Extracted data entries
<<<<
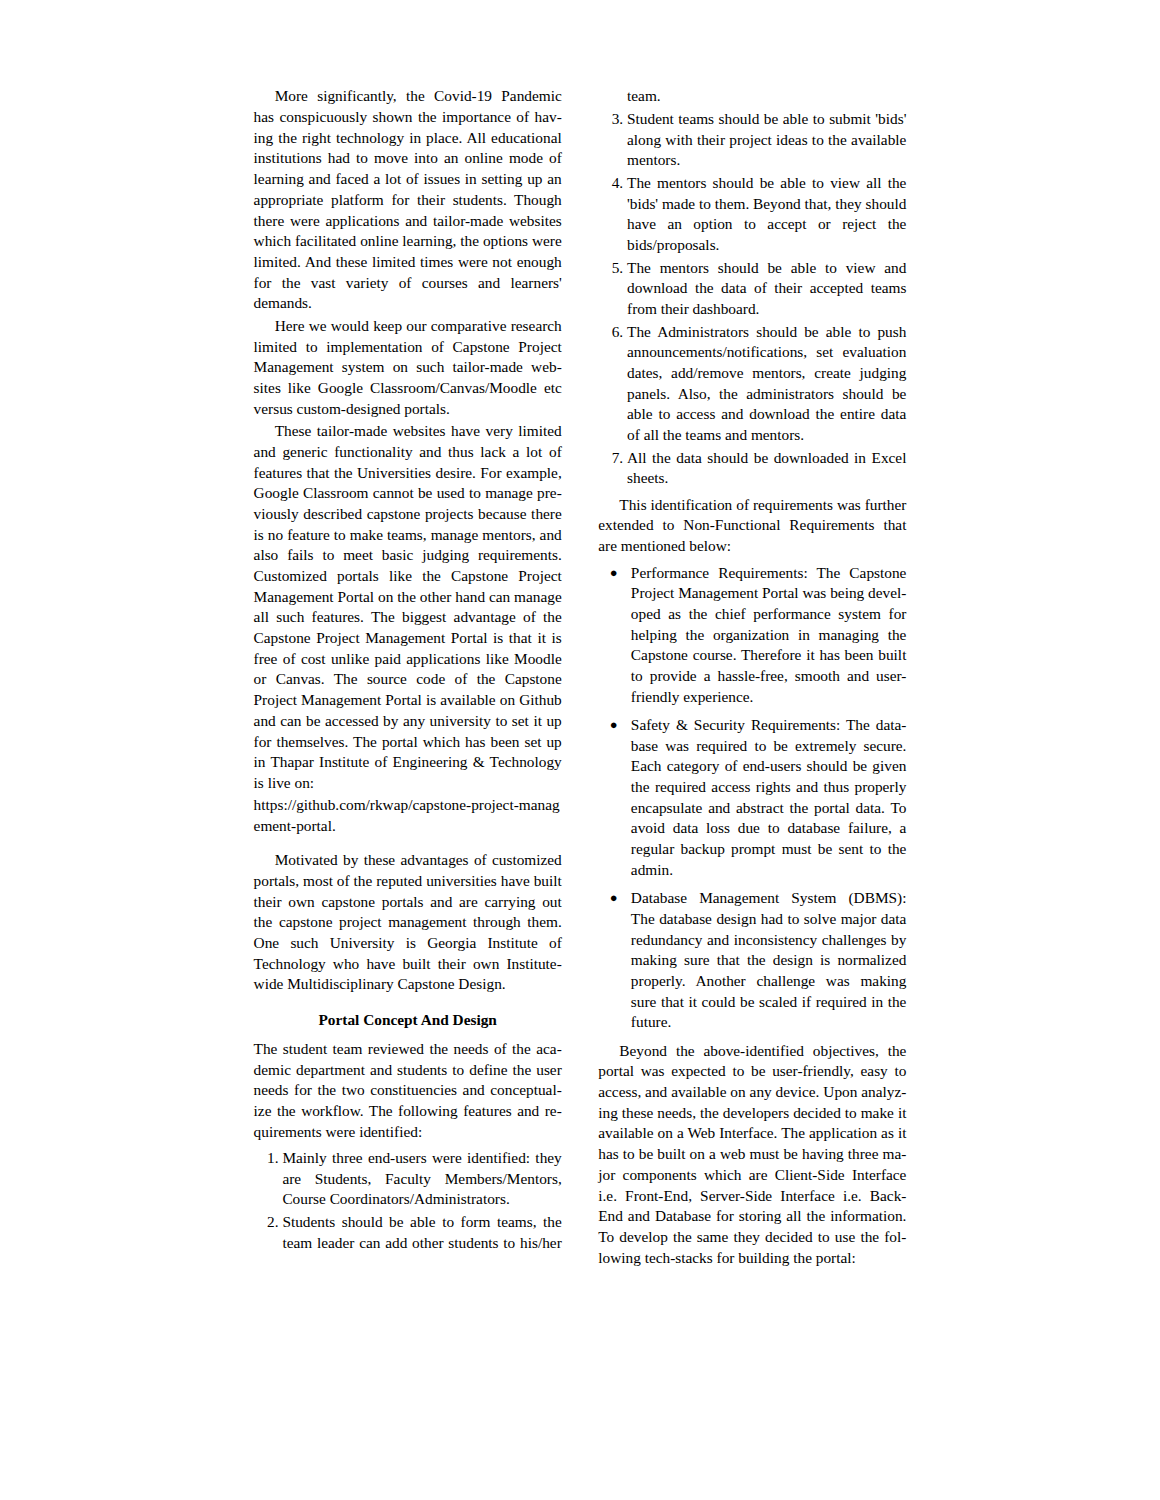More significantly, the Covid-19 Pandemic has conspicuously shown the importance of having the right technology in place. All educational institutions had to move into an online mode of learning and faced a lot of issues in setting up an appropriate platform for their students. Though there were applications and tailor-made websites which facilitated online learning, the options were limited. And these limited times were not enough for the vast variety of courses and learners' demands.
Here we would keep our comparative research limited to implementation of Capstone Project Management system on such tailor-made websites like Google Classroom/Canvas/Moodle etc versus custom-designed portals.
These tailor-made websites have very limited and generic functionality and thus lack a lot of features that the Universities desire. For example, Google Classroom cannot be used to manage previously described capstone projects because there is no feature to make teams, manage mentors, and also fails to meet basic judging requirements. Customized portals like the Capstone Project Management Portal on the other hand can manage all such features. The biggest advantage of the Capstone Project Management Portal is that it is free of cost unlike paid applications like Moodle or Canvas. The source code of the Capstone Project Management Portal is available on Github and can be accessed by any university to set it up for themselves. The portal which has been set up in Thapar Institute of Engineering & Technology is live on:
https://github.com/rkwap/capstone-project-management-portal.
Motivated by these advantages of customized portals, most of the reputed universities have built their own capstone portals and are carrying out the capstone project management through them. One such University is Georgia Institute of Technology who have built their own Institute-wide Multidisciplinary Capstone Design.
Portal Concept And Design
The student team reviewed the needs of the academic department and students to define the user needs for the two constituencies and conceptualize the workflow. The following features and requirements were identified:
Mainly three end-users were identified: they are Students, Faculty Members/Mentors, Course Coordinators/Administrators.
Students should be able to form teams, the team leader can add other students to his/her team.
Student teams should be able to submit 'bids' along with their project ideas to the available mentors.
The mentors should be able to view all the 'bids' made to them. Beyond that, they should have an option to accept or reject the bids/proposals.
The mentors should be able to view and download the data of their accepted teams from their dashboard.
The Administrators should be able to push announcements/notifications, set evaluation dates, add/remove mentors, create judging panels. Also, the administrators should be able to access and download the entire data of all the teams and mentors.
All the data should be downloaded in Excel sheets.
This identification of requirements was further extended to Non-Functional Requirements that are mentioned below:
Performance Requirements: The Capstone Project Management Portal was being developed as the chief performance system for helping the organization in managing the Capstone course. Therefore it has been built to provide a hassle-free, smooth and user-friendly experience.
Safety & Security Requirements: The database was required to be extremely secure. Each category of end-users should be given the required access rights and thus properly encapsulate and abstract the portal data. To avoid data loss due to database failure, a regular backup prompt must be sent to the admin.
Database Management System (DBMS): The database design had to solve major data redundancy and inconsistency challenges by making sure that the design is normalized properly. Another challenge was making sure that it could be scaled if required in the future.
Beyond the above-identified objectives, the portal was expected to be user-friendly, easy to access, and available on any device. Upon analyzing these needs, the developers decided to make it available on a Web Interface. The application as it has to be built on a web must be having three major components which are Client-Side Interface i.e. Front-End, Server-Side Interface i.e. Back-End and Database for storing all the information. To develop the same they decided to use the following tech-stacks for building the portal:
>>>>
--- What is being asked ---
When you reach the line containing "The mentors should be able to view all" in the data above, start copying exactly, and stop after the line containing "Performance Requirements: The".

--- Exercise output ---
The mentors should be able to view all the 'bids' made to them. Beyond that, they should have an option to accept or reject the bids/proposals.
The mentors should be able to view and download the data of their accepted teams from their dashboard.
The Administrators should be able to push announcements/notifications, set evaluation dates, add/remove mentors, create judging panels. Also, the administrators should be able to access and download the entire data of all the teams and mentors.
All the data should be downloaded in Excel sheets.
This identification of requirements was further extended to Non-Functional Requirements that are mentioned below:
Performance Requirements: The Capstone Project Management Portal was being developed as the chief performance system for helping the organization in managing the Capstone course. Therefore it has been built to provide a hassle-free, smooth and user-friendly experience.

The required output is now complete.